Please extend the parliamentary debate on gipsy sites below, picking up after its final sentence.

Text segment =>
>>>
The Government called upon the counties to cut back, and they have done so. Here perhaps I may make a party point. Conservative county councils are cutting back—unlike some Labour-controlled councils when we were in Government. Most of the county councils are Conservative. They are controlling public ex- penditure on behalf of the Government and doing it very well.

The political difficulties are considerable, and I do not under-estimate them. Let us now be bipartisan about this. One of the Minister's hon. Friends told me tonight of the efforts of a Labour county council, West Glamorgan. The position there mirrors the difficulties of the county and the district councils, which are responsible under the 1968 Act. The county wants to do something about the matter. The district murmurs that it will help and then finds political difficulties and because it has no direct responsibility, it then says that it does not want to know. In the case of West Glamorgan the leader of the county council had stones thrown through his window because of his efforts to do something about the problem. That mirrors the problem throughout the country.

For the future, the Government must decide and must take action. The problem is urgent. One way or another the necessary money must be made available, and the duties of national and local government must be made clear. Those are the central points.

Maybe we shall have to go for less expensive sites. Maybe we shall have to be less doctrinaire about the problem. The Minister has seen the various sites. There was a great ideal, which has been shot down by the Cripps Report, that everybody should be settled on a de-luxe site, that the children would go to school and everybody would settle and be happy for ever more. Most gipsies and most members of the travelling population do not want that. If they do, they will not admit it.

The matter must be approached gradually. The gipsies must be stopped first, and then we can see how we go from there. The main thing is that they must have somewhere to go. The quota system must be fixed.

The political difficulties are considerable, and they are causing distress, squalor, ill-feeling and violence. There is a great fear that those problems will increase unless something is done.

I firmly believe that the responsibility rests primarily upon the national Government, whichever party is in power. It is easier for us here to do something than for the leader of a county council who is liable to have stones thrown through his window. I dare say that we shall have stones thrown through our windows, but it is easier for us to deal with what is a national problem. Not only is it easier, but it is our duty to do so.

1.30 a.m.

The Under-Secretary of State for the Environment (Mr. Kenneth Marks)

I congratulate the hon. Member for Leominster (Mr. Temple-Morris) on raising this matter and on his courage in taking on this sensitive issue. I am sorry that I was unable to visit his constituency, although I was asked to go there. I visited the worst areas and it will give the hon. Member no joy to know that there are areas with worse problems than those in his constituency.

The hon. Member for Ludlow (Mr. More) intervened to complain that gipsies are not under authoritative rule. One of the problems is that the gipsy way of life is not conducive to authoritative rule.

I have been consulting local authorities since April, with breaks during the summer. The time for talks has not been that long. I have asked groups of local authorities and counties to try to get together to sort out between themselves what each area's quota should be, how many gipsies there are, and who should cater for them. That is a difficult job, but some areas are doing it.

Many council officials and councillors realise that this is the way to tackle the problem. But I have no powers without fresh legislation to make them get together. Councils must ask themselves whether they are prepared to allow their ratepayers to suffer because of illegal sites without doing anything about them.
<<<
Scene geometry reasoning data
>>>
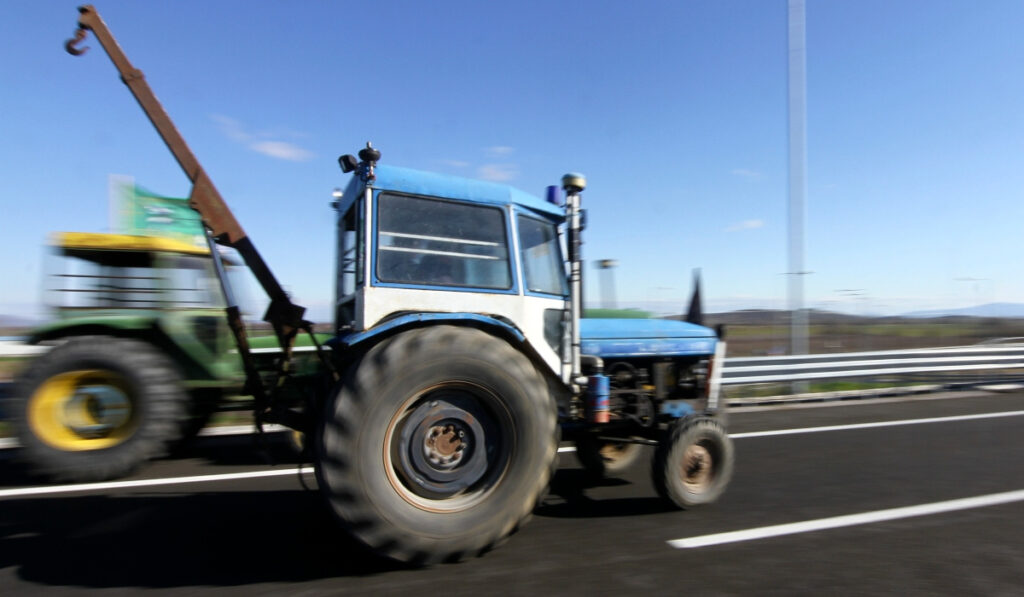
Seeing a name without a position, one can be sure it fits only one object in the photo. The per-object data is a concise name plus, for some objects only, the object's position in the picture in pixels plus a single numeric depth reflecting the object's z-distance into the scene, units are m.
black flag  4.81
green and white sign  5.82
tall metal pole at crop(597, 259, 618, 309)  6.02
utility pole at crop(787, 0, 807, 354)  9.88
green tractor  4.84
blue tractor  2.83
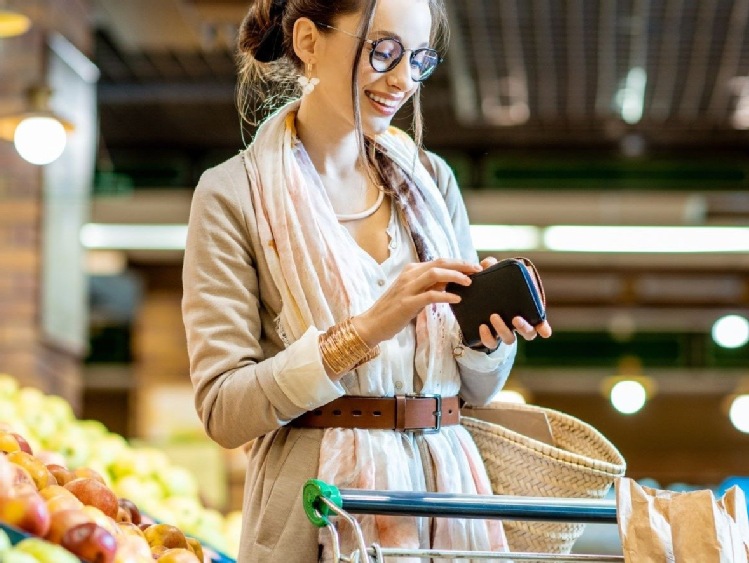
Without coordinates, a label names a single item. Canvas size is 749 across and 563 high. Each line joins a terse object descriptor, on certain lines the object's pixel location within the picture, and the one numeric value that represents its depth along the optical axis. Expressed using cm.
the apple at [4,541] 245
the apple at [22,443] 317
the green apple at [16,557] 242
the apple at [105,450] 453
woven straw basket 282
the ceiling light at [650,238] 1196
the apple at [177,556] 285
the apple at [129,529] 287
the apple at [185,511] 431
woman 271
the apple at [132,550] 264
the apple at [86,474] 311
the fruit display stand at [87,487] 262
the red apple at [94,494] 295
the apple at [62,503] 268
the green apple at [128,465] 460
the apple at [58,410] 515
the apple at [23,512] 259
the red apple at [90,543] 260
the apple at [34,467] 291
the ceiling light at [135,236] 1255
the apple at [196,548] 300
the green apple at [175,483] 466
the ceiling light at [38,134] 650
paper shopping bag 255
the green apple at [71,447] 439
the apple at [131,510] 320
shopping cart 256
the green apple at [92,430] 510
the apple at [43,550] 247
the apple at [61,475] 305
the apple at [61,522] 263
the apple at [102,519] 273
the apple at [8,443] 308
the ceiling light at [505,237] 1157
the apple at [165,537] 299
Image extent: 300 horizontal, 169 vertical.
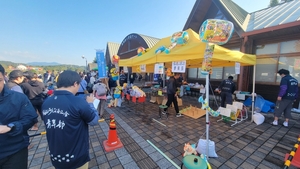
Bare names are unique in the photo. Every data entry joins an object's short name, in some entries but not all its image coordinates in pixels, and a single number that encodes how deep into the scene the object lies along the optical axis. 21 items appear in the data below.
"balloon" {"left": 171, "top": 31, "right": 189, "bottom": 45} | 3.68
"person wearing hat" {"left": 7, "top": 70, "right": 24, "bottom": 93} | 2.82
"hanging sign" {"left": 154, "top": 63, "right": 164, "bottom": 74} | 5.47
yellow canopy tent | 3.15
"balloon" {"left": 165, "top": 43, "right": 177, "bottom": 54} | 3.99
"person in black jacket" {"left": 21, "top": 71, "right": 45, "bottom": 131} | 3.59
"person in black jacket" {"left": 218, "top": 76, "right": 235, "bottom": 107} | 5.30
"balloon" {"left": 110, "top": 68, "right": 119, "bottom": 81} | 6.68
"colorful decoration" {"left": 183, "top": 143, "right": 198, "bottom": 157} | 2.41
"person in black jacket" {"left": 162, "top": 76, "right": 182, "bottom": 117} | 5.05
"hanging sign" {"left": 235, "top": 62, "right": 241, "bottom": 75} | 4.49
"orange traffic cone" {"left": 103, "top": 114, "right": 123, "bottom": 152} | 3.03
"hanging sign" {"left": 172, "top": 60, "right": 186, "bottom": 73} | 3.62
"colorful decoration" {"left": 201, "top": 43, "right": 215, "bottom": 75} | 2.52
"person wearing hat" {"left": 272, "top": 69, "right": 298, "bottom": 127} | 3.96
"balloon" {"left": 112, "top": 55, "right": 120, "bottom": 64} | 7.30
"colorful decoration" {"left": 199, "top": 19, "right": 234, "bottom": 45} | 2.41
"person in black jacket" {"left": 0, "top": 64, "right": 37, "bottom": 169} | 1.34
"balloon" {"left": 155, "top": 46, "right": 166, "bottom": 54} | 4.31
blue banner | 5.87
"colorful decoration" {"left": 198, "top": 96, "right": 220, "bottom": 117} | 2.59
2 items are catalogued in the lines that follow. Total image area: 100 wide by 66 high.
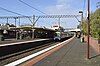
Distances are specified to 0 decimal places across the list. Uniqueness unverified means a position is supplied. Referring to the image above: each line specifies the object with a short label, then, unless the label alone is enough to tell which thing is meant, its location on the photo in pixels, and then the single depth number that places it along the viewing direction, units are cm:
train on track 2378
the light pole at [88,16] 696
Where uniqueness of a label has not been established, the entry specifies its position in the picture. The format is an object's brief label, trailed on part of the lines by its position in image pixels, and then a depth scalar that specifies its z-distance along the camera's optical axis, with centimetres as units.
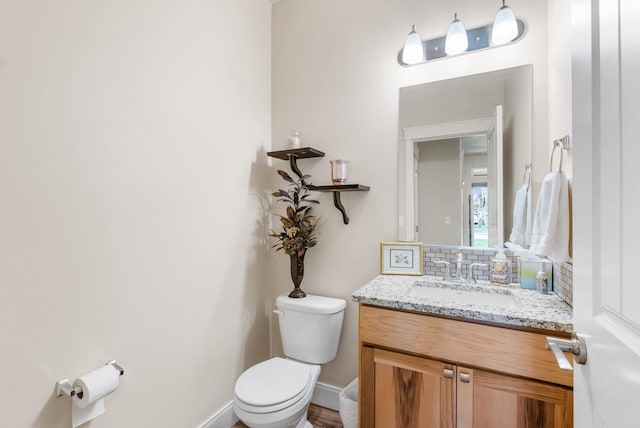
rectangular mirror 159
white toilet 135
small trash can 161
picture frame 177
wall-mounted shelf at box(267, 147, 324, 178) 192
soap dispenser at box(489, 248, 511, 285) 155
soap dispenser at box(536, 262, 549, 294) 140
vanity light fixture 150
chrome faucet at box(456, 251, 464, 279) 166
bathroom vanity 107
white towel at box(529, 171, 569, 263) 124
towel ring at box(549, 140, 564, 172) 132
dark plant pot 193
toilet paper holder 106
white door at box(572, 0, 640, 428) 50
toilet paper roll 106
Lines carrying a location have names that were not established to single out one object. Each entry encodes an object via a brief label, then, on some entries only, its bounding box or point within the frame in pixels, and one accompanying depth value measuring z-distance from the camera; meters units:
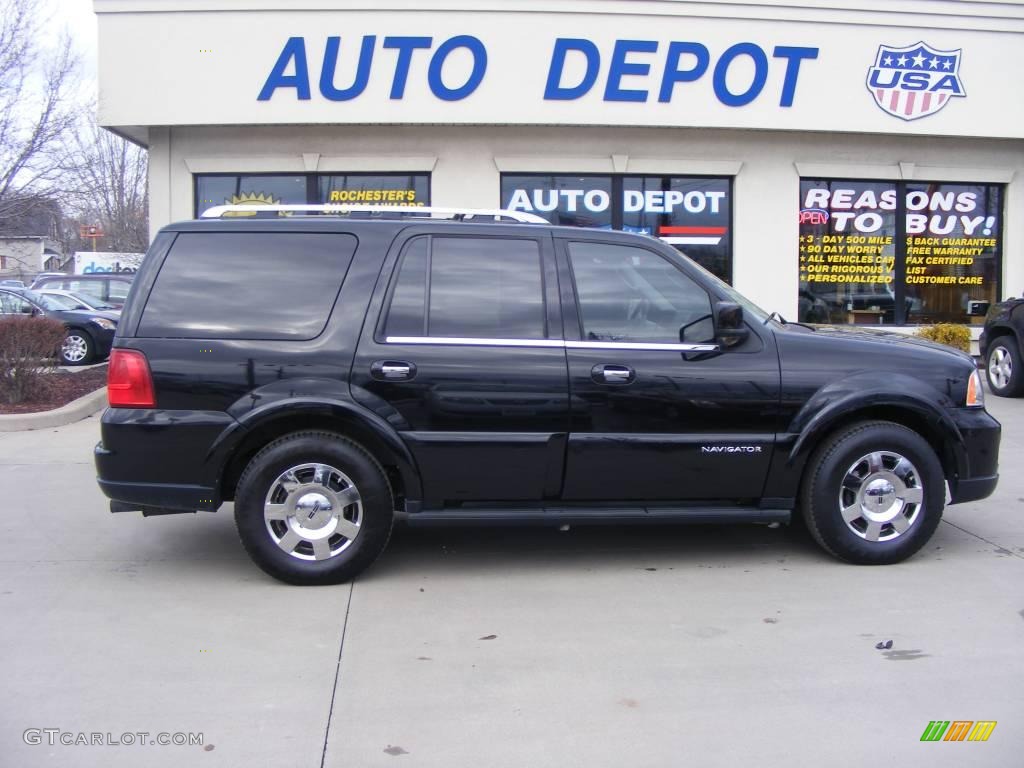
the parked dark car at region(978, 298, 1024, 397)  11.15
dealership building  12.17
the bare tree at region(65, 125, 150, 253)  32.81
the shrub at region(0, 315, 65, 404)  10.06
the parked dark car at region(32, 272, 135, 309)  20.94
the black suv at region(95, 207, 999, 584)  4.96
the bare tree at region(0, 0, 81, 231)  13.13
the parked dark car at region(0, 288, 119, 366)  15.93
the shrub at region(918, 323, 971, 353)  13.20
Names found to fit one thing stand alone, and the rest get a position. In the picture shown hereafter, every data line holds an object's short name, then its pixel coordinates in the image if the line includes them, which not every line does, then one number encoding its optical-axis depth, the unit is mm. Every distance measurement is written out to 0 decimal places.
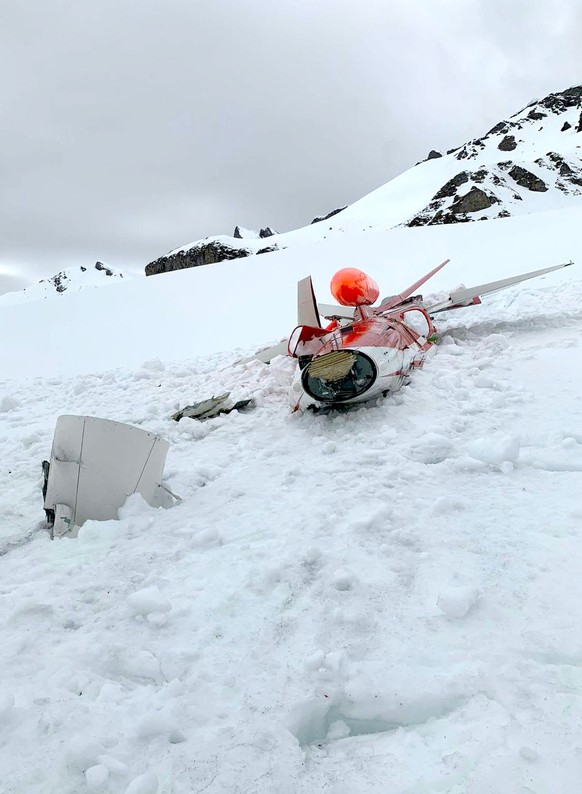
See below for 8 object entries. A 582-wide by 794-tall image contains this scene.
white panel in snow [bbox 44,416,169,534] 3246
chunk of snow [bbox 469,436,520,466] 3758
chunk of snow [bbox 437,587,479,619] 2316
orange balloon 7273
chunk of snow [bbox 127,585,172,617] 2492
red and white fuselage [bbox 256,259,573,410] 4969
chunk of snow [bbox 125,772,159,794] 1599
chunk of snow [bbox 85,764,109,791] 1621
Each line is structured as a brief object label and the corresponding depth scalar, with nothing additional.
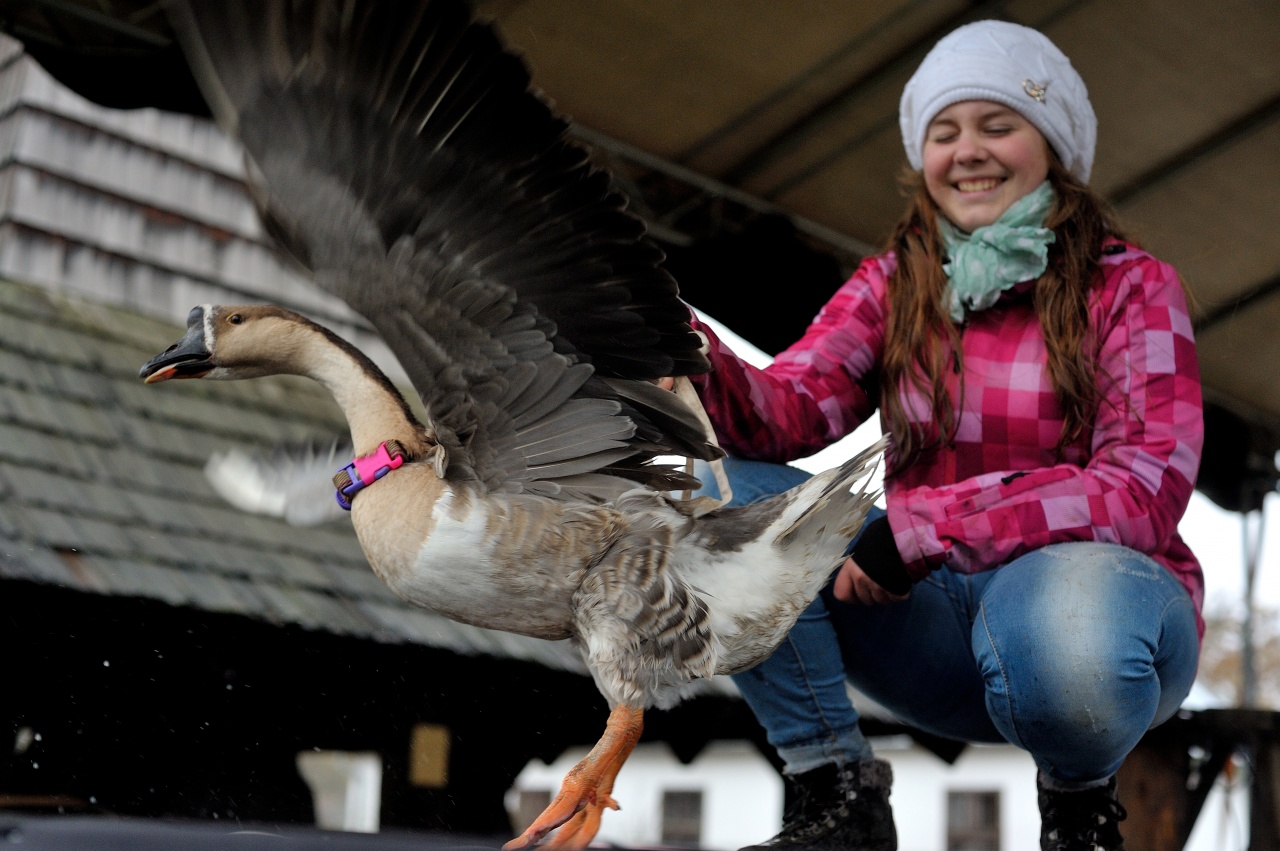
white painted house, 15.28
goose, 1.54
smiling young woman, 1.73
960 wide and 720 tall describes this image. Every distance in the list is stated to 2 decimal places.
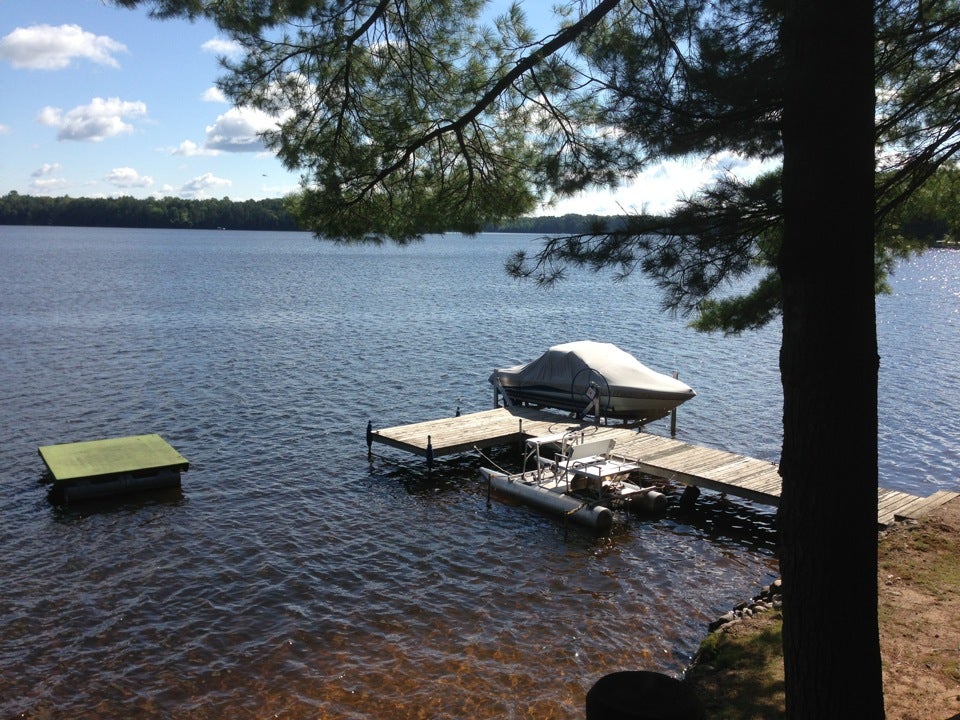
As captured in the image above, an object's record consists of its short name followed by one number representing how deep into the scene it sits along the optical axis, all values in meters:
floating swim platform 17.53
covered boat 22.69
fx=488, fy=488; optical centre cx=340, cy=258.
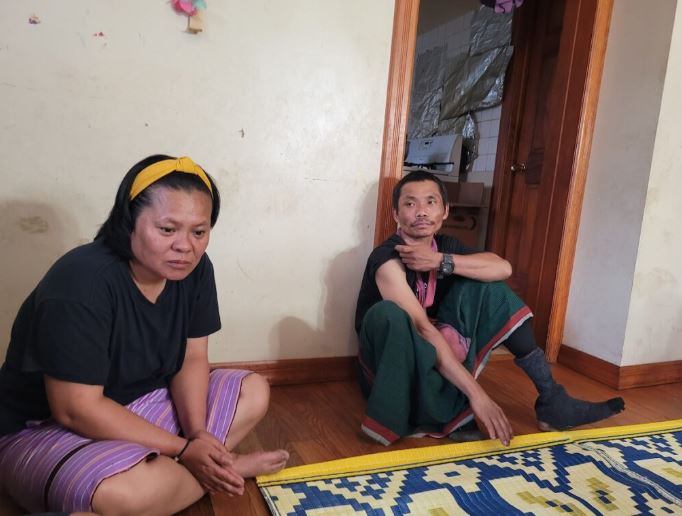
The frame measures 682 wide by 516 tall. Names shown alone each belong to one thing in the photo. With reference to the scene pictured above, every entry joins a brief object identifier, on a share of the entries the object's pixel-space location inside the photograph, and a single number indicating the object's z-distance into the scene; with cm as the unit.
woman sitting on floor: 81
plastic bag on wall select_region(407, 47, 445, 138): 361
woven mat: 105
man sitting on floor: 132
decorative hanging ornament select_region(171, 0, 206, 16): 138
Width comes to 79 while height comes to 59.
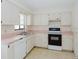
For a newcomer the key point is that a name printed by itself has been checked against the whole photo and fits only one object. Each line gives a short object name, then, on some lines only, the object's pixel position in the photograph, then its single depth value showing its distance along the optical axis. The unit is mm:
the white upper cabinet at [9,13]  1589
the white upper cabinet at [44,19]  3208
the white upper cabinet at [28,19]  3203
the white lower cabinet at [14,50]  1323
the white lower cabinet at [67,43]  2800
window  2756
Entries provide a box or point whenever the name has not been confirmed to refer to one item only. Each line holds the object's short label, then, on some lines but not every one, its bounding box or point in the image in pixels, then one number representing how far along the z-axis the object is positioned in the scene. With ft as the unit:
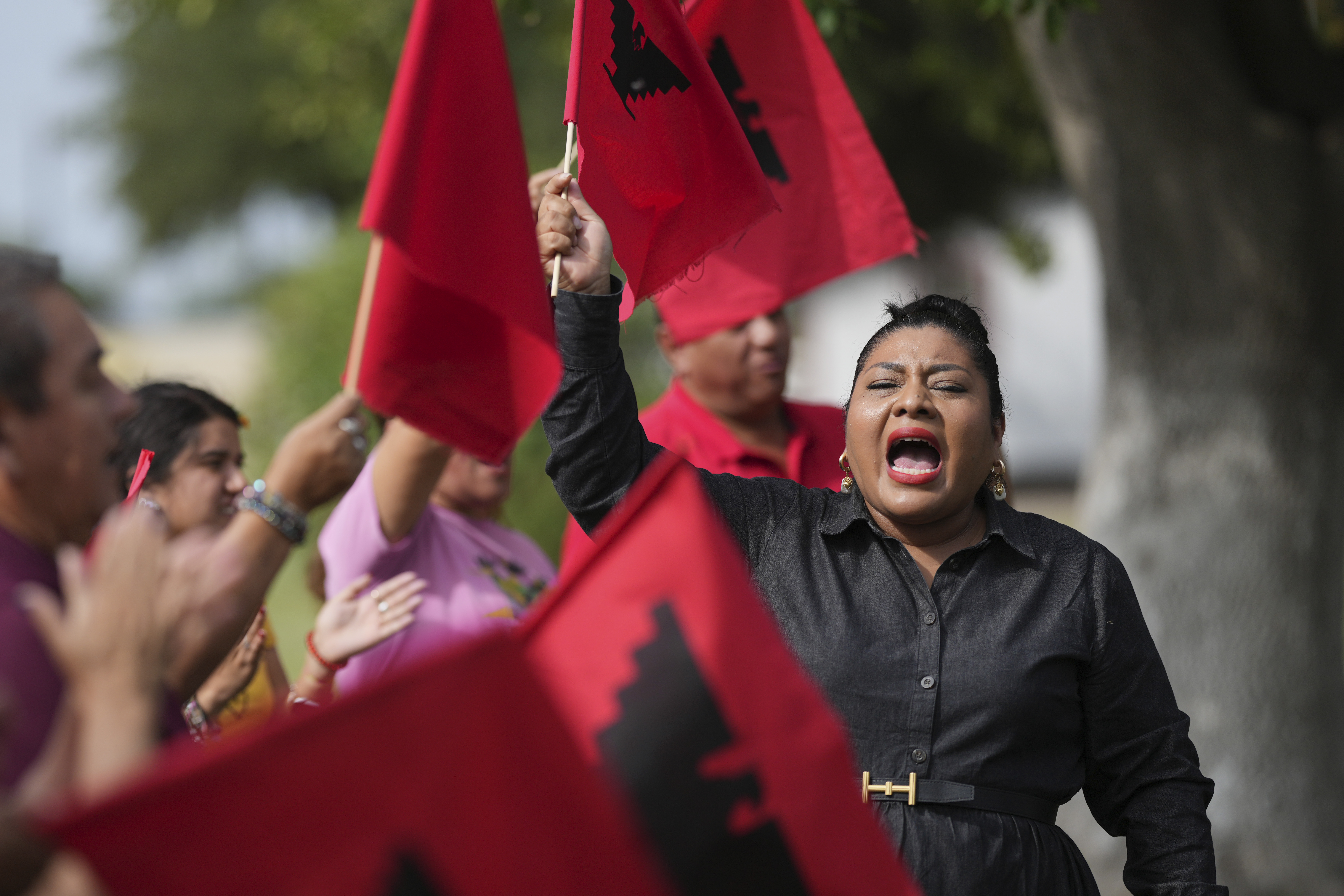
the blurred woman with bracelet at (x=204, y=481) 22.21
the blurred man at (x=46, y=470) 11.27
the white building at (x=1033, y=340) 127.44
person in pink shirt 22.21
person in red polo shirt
<<<
Output below =>
Not a single site exists in the Leominster constituency. Unfortunately, that is only one example of the situation that exists generally throughout England and Wales. According to the latest information there are 157 local authority sites in England and Wales offering accommodation for 2,531 gipsy caravans. This means that about three-quarters of a gipsy population of between 8,000 and 9,000 families have no alternative but to camp illegally.

In Hereford and Worcester there are three official sites, all in the area of the former county of Worcester, accommodating 42 caravans. It is difficult to know the total number of families in the county because there is considerable seasonal agricultural work. There are probably at least 110 families regularly living in the county but without legal sites and at times during the summer there are likely to be many more.

County councils have been under a statutory duty for more than seven and a half years to provide sites for gipsies residing in or resorting to their area. The unauthorised encampments on which the great majority of gipsies are compelled to reside are the nub of what has come to be described as the gipsy problem. Whether one calls them gipsies, didicois, or Irish tinkers, the problem is there. It is no good my saying that I am only dealing with the Romanies.

I saw many of these sites on my travels this summer—on roadside verges in the country, in clearance areas such as in my constituency and on roadways in the cities. With no services and no management, conditions on such sites rapidly become squalid, an unsightly nuisance for local residents and miserable for the gipsies themselves. Much criticism of gipsies is based on the impression created by these illegal sites, but what would our houses and gardens look like after a few weeks if we had no water, no sanitation, and no refuse collection?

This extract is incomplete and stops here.